Since the decline of manufacturing industries in the UK the country places much emphasis on the export of services, especially financial services and banking. This has led to the centralisation of power and money in the south east and in particular London. Successive governments have attempted to regenerate other regions of the UK with cash injections, incentives and marketing ploys to bolster local economies and communities – to their bemusement. Think of the Northern Power House initiative under the Cameron government which the May government appear to have reneged on though this is denied. Ever growing austerity has largely turned the idea into a pipe dream!
Gentrification of regeneration is a covert attempt by central and local governments along with planners to sweep poverty under the carpet in the hope that monied people will see investment opportunities, move in, buy properties and shops thus dragging an area up by the boot straps. An example is Camden Town in north London.
I spent much of my childhood in Camden Town, eight stops up from Waterloo on the Northern Line.
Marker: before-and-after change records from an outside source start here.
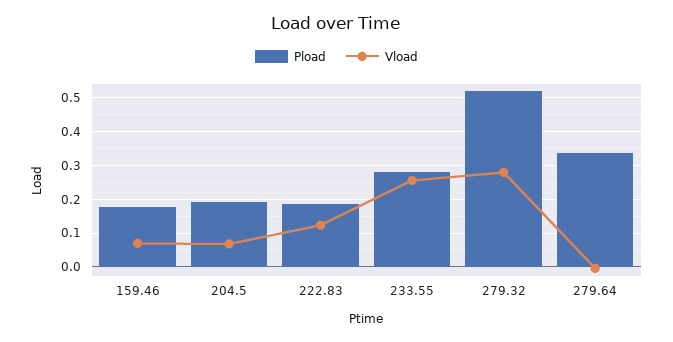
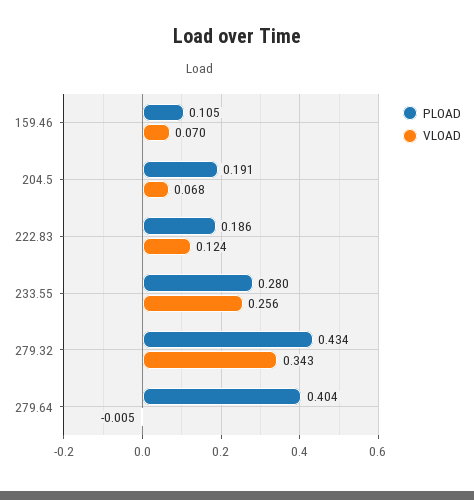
Pload, 159.46: 0.18 -> 0.105
Pload, 279.32: 0.52 -> 0.434
Vload, 279.32: 0.28 -> 0.343
Pload, 279.64: 0.34 -> 0.404

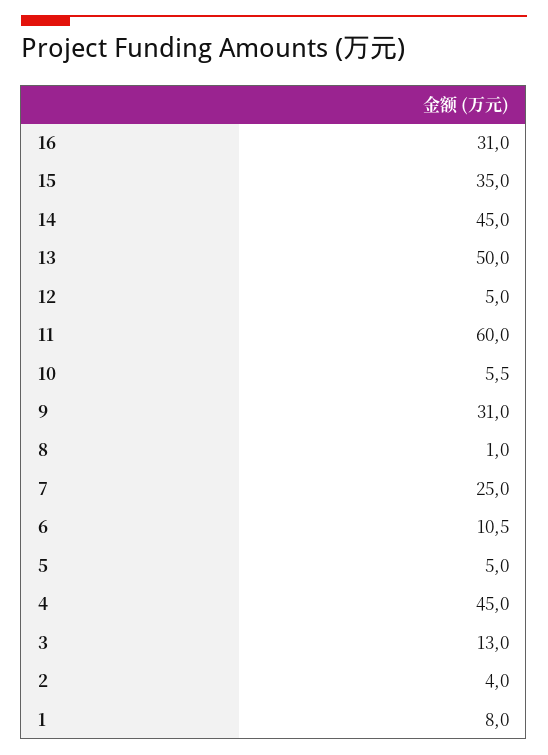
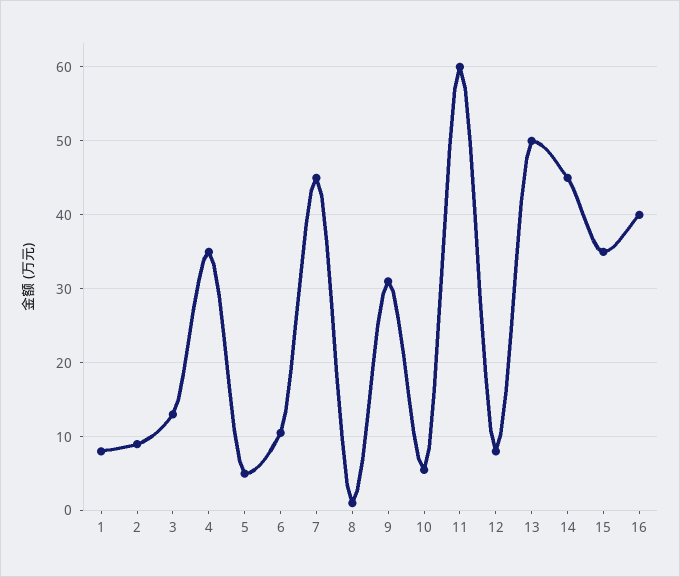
16: 31 -> 40
12: 5 -> 8
7: 25 -> 45
4: 45 -> 35
2: 4 -> 9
The Lufwaffe dropped many thousands of tons of bombs on Camden Town during the blitz though nothing like those dropped on the East End and the northern cities. My father walked me round the back streets to survey the damage with exposed wallpaper and curtains flapping in the wind. Oddly my parents, aunts and uncles spoke very little of this odious episode in history.
Some years later the railway bridge over Camden High Street received a coat of paint and the words ‘Camden Lock’ appeared in bright yellow on a green background. This had the apparent effect of marking the beginning of the end of the decades of austerity the area had known. Almost overnight the tramps and associated poverty seemed to disappear. The greengrocer stalls were replaced with tacky souvenir stalls selling memorabilia of the Royal Family and London buses. Nowadays an eclectic array of independent retailers live and work alongside some well known national brands such as Costa Coffee, Bon Marché and others.
The souvenir vendors are still present but have mostly moved indoors to the shelter and warmth, indicating that there is, indeed, money to be made from the sale of their wares; the prices inexorably keeping up with inflation. Paradoxically, a basement flat only 300 yards away will cost well in excess of a couple of million – money my parents could only dream about! Of course this is prime commuter belt and other towns and cities do not have this luxury – think of Swansea, Bognor Regis, Barnsley and many others. Conversely, Sheffield, Leeds, Newcastle and Manchester are reviving, albeit largely on the back of gentrification!